Labour MP Claudia Webbe is ridiculed online after claim about map showing African colonies in 1884

A Labour MP has been left red-faced after claiming a map of colonial Africa ‘has been hidden from you all your life’ – despite it being taught in schools.

Claudia Webbe triggered a Twitter storm when she posted a shot of the continent carved up between European empires in the 19th century.

The Leicester East MP, who was due to face trial last month for allegedly threatening a woman, claimed people had never been shown the image.

But social media users slammed the ‘ignorant’ tweet, pointing out the scramble for Africa is taught in secondary schools at Key Stage Three.

In the 18th and 19th century European nations vied for strategic superiority on the continent by invading as fast as they could.

Britain and France quickly became the two main players in the race to conquer the area.

France seized most of West and northern Africa, with British enclaves carved out in Nigeria and Egypt.

Britain’s influence spanned from the Mediterranean to the Cape in South Africa with the acquisition of Sudan, Kenya and Tanzania.

Other powers included Belgium, which took the Belgian Congo in the centre of the continent, and Germany which had colonies in the east and west.

GIVEN ENTRIES:

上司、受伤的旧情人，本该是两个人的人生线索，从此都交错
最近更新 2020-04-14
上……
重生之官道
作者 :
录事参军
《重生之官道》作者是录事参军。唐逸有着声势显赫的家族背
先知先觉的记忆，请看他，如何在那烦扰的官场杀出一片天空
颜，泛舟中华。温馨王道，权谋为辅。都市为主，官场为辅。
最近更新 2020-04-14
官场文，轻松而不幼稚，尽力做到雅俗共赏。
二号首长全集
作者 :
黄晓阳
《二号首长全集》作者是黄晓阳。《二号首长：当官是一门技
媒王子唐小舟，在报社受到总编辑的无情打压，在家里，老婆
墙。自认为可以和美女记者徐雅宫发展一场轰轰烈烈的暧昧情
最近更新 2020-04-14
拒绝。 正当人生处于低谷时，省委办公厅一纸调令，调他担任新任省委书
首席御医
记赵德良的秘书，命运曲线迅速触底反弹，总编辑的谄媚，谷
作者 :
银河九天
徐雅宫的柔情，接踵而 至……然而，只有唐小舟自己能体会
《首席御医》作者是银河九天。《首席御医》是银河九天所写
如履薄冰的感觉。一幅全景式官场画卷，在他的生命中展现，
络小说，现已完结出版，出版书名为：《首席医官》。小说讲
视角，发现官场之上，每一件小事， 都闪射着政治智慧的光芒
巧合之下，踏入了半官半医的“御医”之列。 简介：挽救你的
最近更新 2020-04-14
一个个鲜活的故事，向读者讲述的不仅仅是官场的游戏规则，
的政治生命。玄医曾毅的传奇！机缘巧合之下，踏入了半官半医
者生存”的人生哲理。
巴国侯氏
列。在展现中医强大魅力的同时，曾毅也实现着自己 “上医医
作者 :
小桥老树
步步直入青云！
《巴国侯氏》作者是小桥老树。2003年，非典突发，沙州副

ACTIVITY LIST:
1. According to the article about Claudia Webbe's map post, at what level is the scramble for Africa taught in schools?
2. List every European nation that the article about Claudia Webbe's map post names as holding territory in Africa.
The rows come from a separate source and are unrelated to the text.

ANSWERS BY ITEM:
1. It is taught in secondary schools at Key Stage Three.

2. Britain, France, Belgium, Germany